*DOCUMENT TEXT*
[Start]

1. May 3, 2006

### eldrick

A friend of mine solved these pair of inverse trig equations simultaneously, claiming he did it with high school maths.

Well, I have a similar background ( & am a keen puzzle solver ) & could get nowhere with them !

Here they are :

ArcTan (8/x) = ArcCos ((x+y)/20)

ArcTan (8/y) = ArcCos ((x+y)/30)

Solve these inverse trigonometric equations for x & y

( I will be extrememely embarrased if the method is trivial, so please forgive me if i've wasted your time )

2. May 3, 2006

### Pseudo Statistic

ArcTan (8/x) = ArcCos ((x+y)/20)

ArcTan (8/y) = ArcCos ((x+y)/30)

OK.... here goes.
arctan x = i/2 log ((1-ix)/(1+ix))
And..
arc cos x = -i log(x + sqrt(x^2 - 1))
So, going back to the first equation...

i/2 log ((1 - 8i/x)/(1 + 8i/x)) = -i log ( (x+y)/20 + sqrt ((x+y)^2/20^2 - 1)
And the second equation...
i/2 log ((1 - 8i/y)/(1 + 8i/y)) = -i log ( (x+y)/30 + sqrt ((x+y)^2/30^2 - 1)

The Is cancel out, and using the properties of logarithms (namingly if log x = log y, x = y and k log x = log (x^k), you'll end up with a nonlinear system of two equations to solve... doesn't look like it'll be very pretty. ;)

[End]

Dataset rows
[Start]

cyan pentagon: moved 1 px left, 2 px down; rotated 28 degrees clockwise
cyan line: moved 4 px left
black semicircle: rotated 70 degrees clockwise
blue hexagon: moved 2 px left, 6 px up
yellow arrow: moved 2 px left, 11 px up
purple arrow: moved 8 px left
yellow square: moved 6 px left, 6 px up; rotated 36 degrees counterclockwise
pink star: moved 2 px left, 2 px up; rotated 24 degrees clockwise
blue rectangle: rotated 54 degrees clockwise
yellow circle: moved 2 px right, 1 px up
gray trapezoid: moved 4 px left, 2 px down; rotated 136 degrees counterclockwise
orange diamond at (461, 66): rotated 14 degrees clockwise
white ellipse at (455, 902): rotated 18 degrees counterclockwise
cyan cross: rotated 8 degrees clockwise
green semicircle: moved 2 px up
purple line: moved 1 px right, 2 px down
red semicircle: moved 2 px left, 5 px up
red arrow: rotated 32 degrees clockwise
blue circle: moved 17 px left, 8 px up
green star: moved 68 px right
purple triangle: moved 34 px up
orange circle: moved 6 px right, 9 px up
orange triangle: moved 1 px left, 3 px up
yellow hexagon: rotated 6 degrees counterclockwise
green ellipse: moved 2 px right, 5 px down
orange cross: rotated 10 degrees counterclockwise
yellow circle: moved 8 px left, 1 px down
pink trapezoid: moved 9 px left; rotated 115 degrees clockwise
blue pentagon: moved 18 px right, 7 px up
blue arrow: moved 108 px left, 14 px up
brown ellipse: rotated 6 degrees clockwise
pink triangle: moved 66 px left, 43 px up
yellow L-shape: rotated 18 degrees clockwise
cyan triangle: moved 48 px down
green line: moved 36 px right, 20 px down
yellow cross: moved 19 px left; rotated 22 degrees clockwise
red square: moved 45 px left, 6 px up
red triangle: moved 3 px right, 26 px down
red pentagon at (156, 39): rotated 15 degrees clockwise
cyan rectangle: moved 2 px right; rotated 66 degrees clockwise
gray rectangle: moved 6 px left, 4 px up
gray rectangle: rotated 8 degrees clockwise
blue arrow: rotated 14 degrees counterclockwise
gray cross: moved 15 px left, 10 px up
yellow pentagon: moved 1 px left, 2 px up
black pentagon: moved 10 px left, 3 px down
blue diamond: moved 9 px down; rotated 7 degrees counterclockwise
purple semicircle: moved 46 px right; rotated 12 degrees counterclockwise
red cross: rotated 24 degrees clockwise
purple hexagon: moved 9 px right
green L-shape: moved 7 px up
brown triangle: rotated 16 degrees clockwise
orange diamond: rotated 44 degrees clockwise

[End]

*GOAL*
Please copy out the whole forum thread on the inverse trig equations word for word. The material above isn't needed here.

*EXERCISE SOLUTION*
1. May 3, 2006

### eldrick

A friend of mine solved these pair of inverse trig equations simultaneously, claiming he did it with high school maths.

Well, I have a similar background ( & am a keen puzzle solver ) & could get nowhere with them !

Here they are :

ArcTan (8/x) = ArcCos ((x+y)/20)

ArcTan (8/y) = ArcCos ((x+y)/30)

Solve these inverse trigonometric equations for x & y

( I will be extrememely embarrased if the method is trivial, so please forgive me if i've wasted your time )

2. May 3, 2006

### Pseudo Statistic

ArcTan (8/x) = ArcCos ((x+y)/20)

ArcTan (8/y) = ArcCos ((x+y)/30)

OK.... here goes.
arctan x = i/2 log ((1-ix)/(1+ix))
And..
arc cos x = -i log(x + sqrt(x^2 - 1))
So, going back to the first equation...

i/2 log ((1 - 8i/x)/(1 + 8i/x)) = -i log ( (x+y)/20 + sqrt ((x+y)^2/20^2 - 1)
And the second equation...
i/2 log ((1 - 8i/y)/(1 + 8i/y)) = -i log ( (x+y)/30 + sqrt ((x+y)^2/30^2 - 1)

The Is cancel out, and using the properties of logarithms (namingly if log x = log y, x = y and k log x = log (x^k), you'll end up with a nonlinear system of two equations to solve... doesn't look like it'll be very pretty. ;)